* Amy Goldstein reports on a new study showing one vivid facet of the awfulness that is Graham-Cassidy:

An analysis released Thursday morning buttresses a growing body of evidence that the Senate’s Cassidy-Graham health-care bill would slash federal spending on health coverage and cause most states to lose billions of dollars in such aid.

According to the report, by the Kaiser Family Foundation, the Republican plan to dismantle much of the Affordable Care Act would cut federal spending on health insurance by an average of 11 percent between 2020 and 2026 in the 31 states, plus the District of Columbia, that have expanded their Medicaid programs under the law.
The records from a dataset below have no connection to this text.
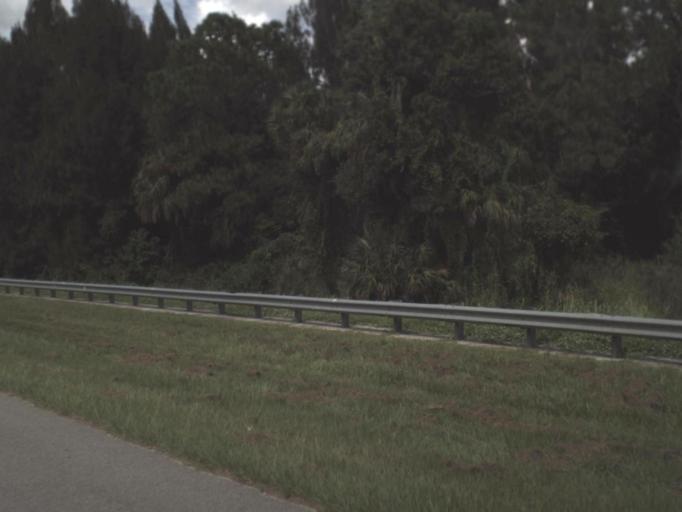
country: US
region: Florida
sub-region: Collier County
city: Immokalee
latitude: 26.4078
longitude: -81.3968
The states that have not expanded Medicaid — all but one led by Republicans — would gain an average of 12 percent during that period.

As a result, states that kept their Medicaid programs small would receive an extra $73 billion, while the federal money to the Medicaid expansion states would be cut by a total of $180 billion.
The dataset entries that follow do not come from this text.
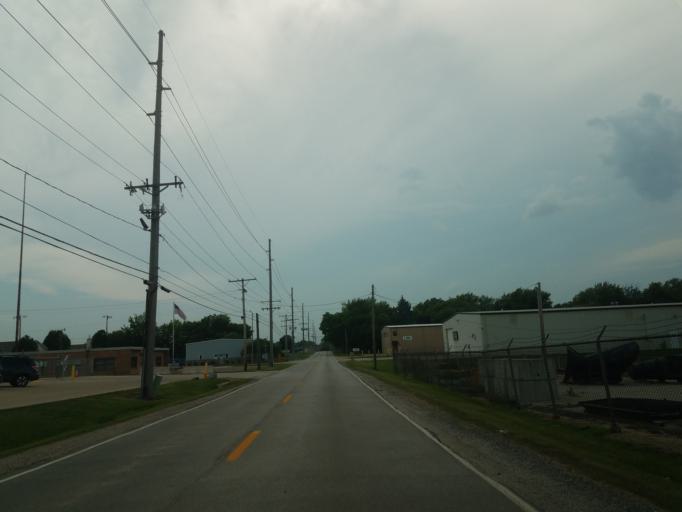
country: US
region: Illinois
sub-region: McLean County
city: Bloomington
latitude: 40.4634
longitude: -88.9872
And don’t forget, in the long run, everybody loses.

* David Nakamura reports that Trump’s outreach to Kim Jong Un continues:

President Trump announced an executive order Thursday granting the Treasury Department additional authority to enforce economic sanctions on North Korea and target foreign companies and individuals that do business with the rogue nation in Northeast Asia.

Trump said the new powers aim to cut off international trade and financing that dictator Kim Jong Un’s regime uses support its nuclear and ballistic missile weapons programs. The president also said that Chinese President Xi Jinping had ordered Chinese banks to cease conducting business with North Korean entities. Trump called the move “very bold” and “somewhat unexpected,” and he praised Xi.

“North Korea’s nuclear program is a grave threat to peace and security in our world, and it is unacceptable that others financially support this criminal, rogue regime,” Trump said in brief public remarks during a meeting with the leaders of South Korea and Japan to discuss strategy to confront Pyongyang.

He added that the United States continues to seek a “complete denuclearization of North Korea.”

Yeah, they’re totally going to give up their nuclear weapons this time, just you wait and see.

* Jennifer Haberkorn reports on the provision they’ve inserted in Graham-Cassidy to buy Lisa Murkowski’s vote by making it less brutal on Alaska and four other low-density states. The other 45 of you can go to hell, though.

* This should be fun:

Can’t we get Jimmy Kimmel into this debate somehow? — gs

* Dylan Scott takes a deep dive into the whole question of whether the Senate parliamentarian might blow up Graham-Cassidy.

* Ronald Brownstein gives Trump the bad news that changes to the tax code don’t actually transform the economy.

* Jenny Hopkinson reports that the Trump administration has stocked the Department of Agriculture with people who have no experience in agriculture, but did work on Trump’s campaign.

* Mark Joseph Stern says that Trump is laying the groundwork to roll back marriage equality by appointing a raft of anti-gay judges.

* Erin Gloria Ryan reports that the lawyers who helped Paula Jones successfully sue Bill Clinton have another client who wants to be able to sue the current president.

* Stanley Greenberg gives a comprehensive assessment of everything that went wrong with the Clinton campaign.

* At The Week, I argued that while Republicans always say that states do everything better than the federal government, it’s not true and they don’t even believe it.

* And Michael Scherer profiles Roy Moore, the religious extremist who will probably be the next senator from Alabama.